----- Extracted material -----
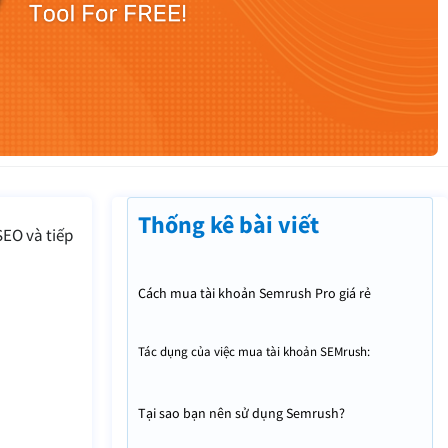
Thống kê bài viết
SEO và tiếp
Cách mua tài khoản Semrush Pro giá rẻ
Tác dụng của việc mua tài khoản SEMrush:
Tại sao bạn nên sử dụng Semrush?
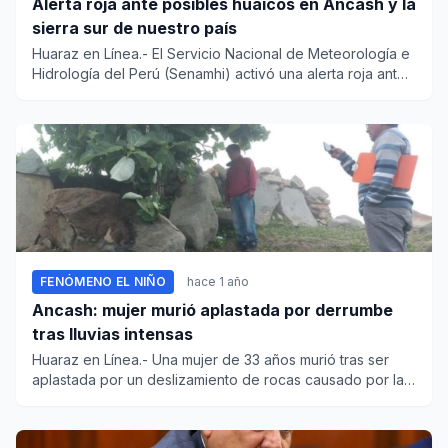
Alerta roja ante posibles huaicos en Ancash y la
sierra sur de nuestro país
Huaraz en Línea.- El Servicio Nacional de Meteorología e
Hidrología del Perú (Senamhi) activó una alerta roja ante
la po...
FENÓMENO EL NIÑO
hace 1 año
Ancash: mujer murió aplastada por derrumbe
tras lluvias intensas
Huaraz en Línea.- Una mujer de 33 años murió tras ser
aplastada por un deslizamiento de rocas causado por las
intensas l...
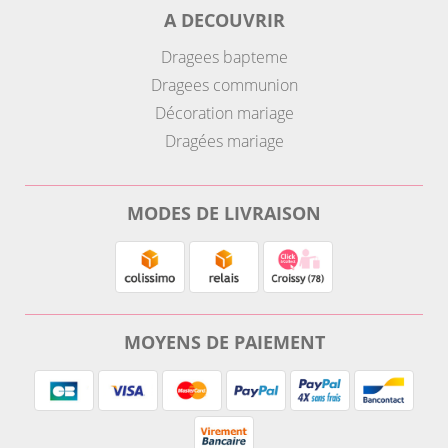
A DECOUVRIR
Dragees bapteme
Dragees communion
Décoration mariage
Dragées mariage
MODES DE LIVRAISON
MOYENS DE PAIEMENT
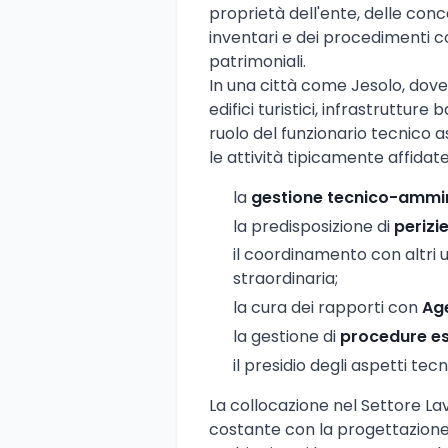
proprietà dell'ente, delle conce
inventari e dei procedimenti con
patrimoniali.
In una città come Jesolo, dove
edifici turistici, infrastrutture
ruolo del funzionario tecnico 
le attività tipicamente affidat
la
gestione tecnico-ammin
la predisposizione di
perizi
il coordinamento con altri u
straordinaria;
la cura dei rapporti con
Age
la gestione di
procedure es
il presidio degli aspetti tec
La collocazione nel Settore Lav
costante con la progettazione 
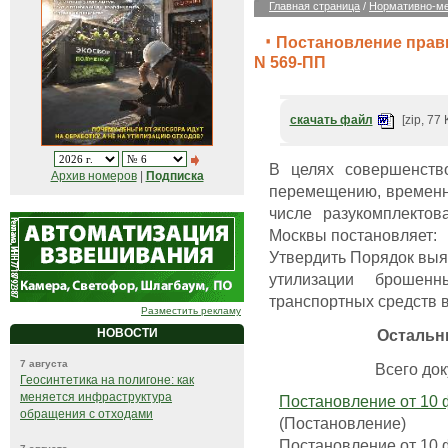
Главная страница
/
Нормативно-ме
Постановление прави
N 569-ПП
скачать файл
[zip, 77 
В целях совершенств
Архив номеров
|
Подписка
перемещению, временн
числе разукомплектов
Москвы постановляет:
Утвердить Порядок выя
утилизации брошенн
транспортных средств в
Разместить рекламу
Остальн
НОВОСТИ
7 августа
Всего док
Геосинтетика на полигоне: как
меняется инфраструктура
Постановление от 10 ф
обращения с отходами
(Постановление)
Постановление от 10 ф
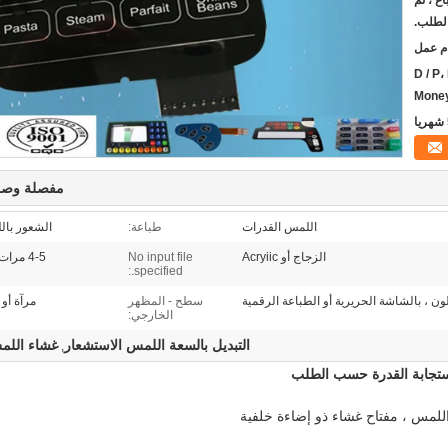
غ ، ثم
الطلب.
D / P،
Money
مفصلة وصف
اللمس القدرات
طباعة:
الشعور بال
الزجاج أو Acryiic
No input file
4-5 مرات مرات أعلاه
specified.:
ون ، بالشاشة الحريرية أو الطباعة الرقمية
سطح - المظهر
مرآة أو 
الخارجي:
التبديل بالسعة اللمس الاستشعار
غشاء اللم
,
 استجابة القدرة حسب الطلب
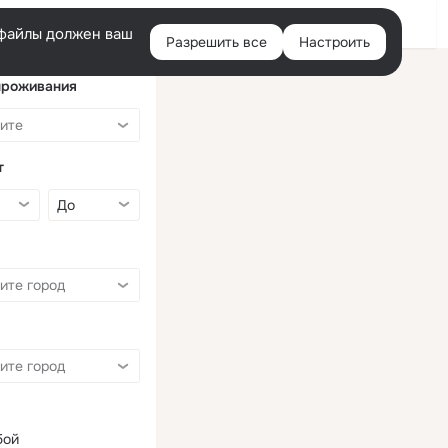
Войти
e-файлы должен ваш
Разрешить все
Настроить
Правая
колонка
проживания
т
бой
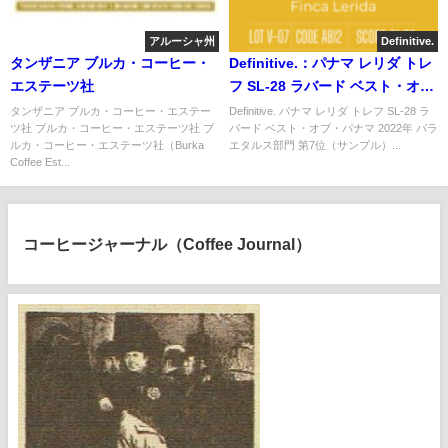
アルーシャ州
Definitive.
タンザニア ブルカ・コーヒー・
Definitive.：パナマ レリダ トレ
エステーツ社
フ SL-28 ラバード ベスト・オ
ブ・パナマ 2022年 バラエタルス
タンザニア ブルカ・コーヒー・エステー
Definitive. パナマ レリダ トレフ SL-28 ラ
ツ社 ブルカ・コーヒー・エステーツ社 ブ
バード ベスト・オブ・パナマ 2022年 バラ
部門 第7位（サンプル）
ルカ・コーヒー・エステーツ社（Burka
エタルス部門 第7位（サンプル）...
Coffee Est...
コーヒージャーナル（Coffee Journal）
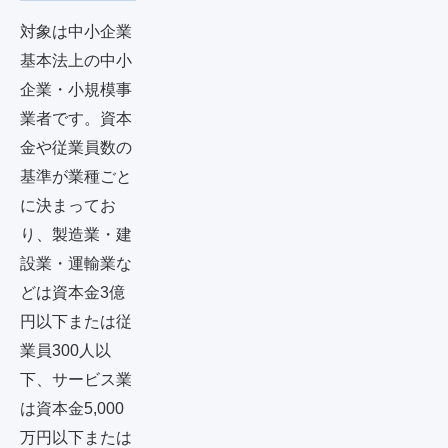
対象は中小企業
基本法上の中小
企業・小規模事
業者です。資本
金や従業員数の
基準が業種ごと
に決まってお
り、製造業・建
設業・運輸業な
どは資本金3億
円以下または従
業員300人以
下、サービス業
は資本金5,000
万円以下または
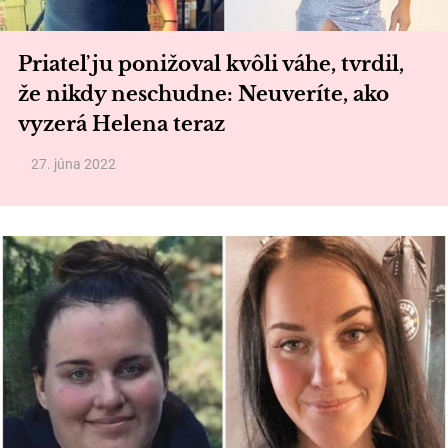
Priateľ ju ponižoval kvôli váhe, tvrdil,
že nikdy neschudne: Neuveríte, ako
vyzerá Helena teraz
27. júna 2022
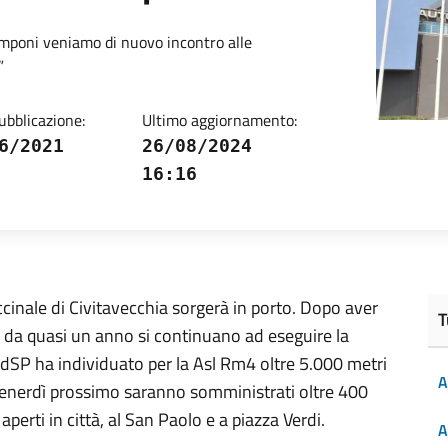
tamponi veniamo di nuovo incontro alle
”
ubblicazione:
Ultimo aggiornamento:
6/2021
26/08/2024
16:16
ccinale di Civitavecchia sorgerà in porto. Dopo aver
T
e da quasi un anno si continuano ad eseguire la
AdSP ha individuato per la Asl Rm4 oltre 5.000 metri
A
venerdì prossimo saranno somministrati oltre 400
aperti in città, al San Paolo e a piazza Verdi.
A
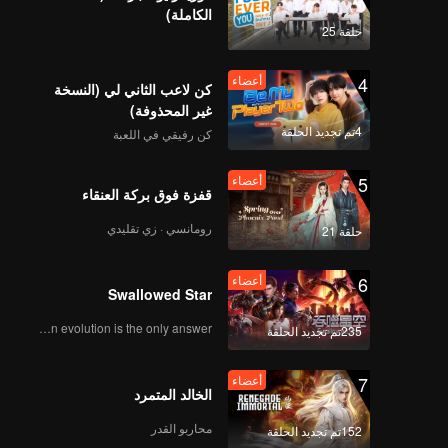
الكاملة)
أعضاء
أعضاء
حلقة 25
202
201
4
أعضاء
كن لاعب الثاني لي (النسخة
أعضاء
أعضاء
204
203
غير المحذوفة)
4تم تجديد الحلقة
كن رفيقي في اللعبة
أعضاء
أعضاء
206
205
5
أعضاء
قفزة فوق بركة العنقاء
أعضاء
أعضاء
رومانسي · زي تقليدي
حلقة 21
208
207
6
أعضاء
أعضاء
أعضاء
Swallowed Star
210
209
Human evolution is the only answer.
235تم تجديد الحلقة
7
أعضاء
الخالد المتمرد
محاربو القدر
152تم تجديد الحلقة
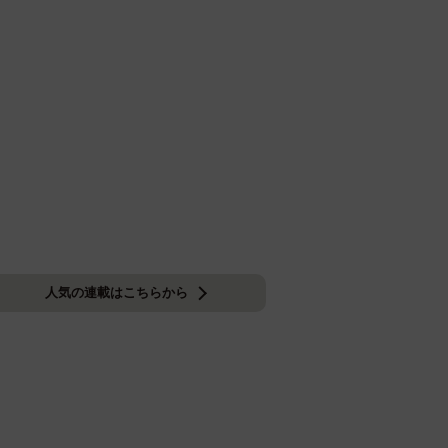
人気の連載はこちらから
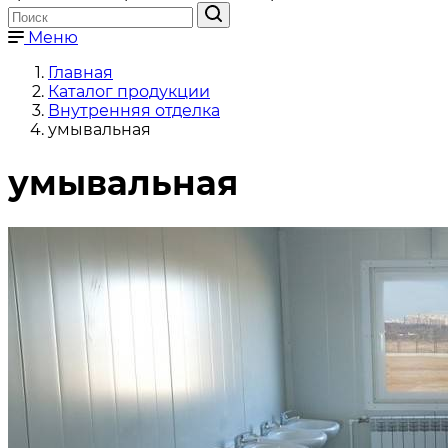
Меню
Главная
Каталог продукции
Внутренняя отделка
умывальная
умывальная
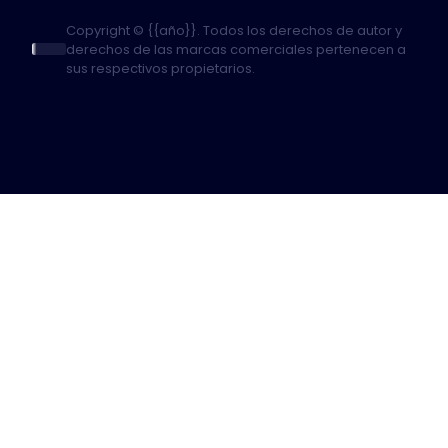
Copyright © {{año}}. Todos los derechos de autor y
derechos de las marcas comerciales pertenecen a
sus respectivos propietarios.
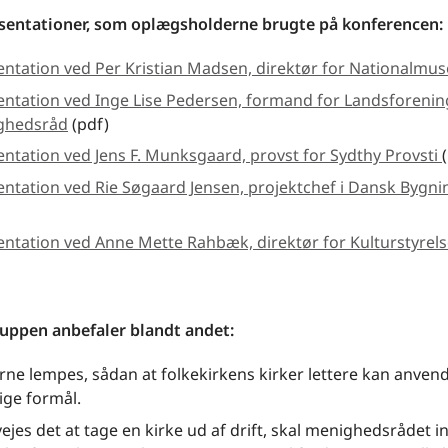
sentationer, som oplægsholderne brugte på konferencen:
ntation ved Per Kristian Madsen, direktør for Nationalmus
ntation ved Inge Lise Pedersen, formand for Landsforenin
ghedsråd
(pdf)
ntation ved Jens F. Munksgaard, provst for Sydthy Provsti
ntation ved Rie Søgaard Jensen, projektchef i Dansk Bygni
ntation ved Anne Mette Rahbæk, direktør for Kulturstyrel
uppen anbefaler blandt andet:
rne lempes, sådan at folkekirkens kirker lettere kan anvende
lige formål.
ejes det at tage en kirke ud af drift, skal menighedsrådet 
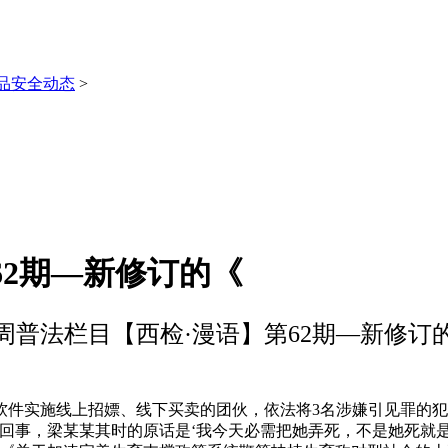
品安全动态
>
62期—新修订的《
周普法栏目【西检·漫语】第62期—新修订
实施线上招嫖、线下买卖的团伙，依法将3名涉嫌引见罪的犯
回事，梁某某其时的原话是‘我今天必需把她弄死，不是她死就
-----
## Work instructions:
Search each line of the data above for "aplastada", and copy the lines where it occurs.

## Answer:
Ancash: mujer murió aplastada por derrumbe
aplastada por un deslizamiento de rocas causado por las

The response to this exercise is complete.